• [What is asked]:
Can you express every line of the items below as a Markdown table with two columns, Row and Line, numbering the rows and leaving out blank lines?

• [Record list]:
==================================================

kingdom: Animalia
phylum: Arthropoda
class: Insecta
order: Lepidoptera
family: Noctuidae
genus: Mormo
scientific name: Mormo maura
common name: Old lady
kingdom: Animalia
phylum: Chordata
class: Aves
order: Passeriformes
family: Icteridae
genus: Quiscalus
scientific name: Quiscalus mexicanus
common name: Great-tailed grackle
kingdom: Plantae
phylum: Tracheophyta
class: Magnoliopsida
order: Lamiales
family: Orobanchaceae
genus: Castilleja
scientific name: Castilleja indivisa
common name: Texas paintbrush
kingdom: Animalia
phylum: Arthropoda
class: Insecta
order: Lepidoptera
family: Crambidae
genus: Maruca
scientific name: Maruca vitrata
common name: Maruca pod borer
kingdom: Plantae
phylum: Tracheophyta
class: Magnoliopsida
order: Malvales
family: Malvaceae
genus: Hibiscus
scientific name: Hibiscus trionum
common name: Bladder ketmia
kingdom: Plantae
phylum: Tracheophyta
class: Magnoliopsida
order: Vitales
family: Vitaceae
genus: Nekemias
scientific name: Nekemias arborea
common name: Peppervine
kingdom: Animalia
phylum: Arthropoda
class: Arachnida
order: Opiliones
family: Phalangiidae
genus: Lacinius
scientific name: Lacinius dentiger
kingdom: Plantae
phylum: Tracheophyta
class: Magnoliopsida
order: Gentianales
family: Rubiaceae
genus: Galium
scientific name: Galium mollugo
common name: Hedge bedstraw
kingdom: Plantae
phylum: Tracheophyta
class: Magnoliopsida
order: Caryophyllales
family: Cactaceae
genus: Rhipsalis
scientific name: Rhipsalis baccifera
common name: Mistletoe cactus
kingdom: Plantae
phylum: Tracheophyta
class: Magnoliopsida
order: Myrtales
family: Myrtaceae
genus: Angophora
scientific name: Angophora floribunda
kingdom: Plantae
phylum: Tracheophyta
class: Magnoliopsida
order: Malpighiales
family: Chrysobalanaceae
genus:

==================================================

• [Reply]:
| Row | Line |
|---|---|
| 1 | kingdom: Animalia |
| 2 | phylum: Arthropoda |
| 3 | class: Insecta |
| 4 | order: Lepidoptera |
| 5 | family: Noctuidae |
| 6 | genus: Mormo |
| 7 | scientific name: Mormo maura |
| 8 | common name: Old lady |
| 9 | kingdom: Animalia |
| 10 | phylum: Chordata |
| 11 | class: Aves |
| 12 | order: Passeriformes |
| 13 | family: Icteridae |
| 14 | genus: Quiscalus |
| 15 | scientific name: Quiscalus mexicanus |
| 16 | common name: Great-tailed grackle |
| 17 | kingdom: Plantae |
| 18 | phylum: Tracheophyta |
| 19 | class: Magnoliopsida |
| 20 | order: Lamiales |
| 21 | family: Orobanchaceae |
| 22 | genus: Castilleja |
| 23 | scientific name: Castilleja indivisa |
| 24 | common name: Texas paintbrush |
| 25 | kingdom: Animalia |
| 26 | phylum: Arthropoda |
| 27 | class: Insecta |
| 28 | order: Lepidoptera |
| 29 | family: Crambidae |
| 30 | genus: Maruca |
| 31 | scientific name: Maruca vitrata |
| 32 | common name: Maruca pod borer |
| 33 | kingdom: Plantae |
| 34 | phylum: Tracheophyta |
| 35 | class: Magnoliopsida |
| 36 | order: Malvales |
| 37 | family: Malvaceae |
| 38 | genus: Hibiscus |
| 39 | scientific name: Hibiscus trionum |
| 40 | common name: Bladder ketmia |
| 41 | kingdom: Plantae |
| 42 | phylum: Tracheophyta |
| 43 | class: Magnoliopsida |
| 44 | order: Vitales |
| 45 | family: Vitaceae |
| 46 | genus: Nekemias |
| 47 | scientific name: Nekemias arborea |
| 48 | common name: Peppervine |
| 49 | kingdom: Animalia |
| 50 | phylum: Arthropoda |
| 51 | class: Arachnida |
| 52 | order: Opiliones |
| 53 | family: Phalangiidae |
| 54 | genus: Lacinius |
| 55 | scientific name: Lacinius dentiger |
| 56 | kingdom: Plantae |
| 57 | phylum: Tracheophyta |
| 58 | class: Magnoliopsida |
| 59 | order: Gentianales |
| 60 | family: Rubiaceae |
| 61 | genus: Galium |
| 62 | scientific name: Galium mollugo |
| 63 | common name: Hedge bedstraw |
| 64 | kingdom: Plantae |
| 65 | phylum: Tracheophyta |
| 66 | class: Magnoliopsida |
| 67 | order: Caryophyllales |
| 68 | family: Cactaceae |
| 69 | genus: Rhipsalis |
| 70 | scientific name: Rhipsalis baccifera |
| 71 | common name: Mistletoe cactus |
| 72 | kingdom: Plantae |
| 73 | phylum: Tracheophyta |
| 74 | class: Magnoliopsida |
| 75 | order: Myrtales |
| 76 | family: Myrtaceae |
| 77 | genus: Angophora |
| 78 | scientific name: Angophora floribunda |
| 79 | kingdom: Plantae |
| 80 | phylum: Tracheophyta |
| 81 | class: Magnoliopsida |
| 82 | order: Malpighiales |
| 83 | family: Chrysobalanaceae |
| 84 | genus: |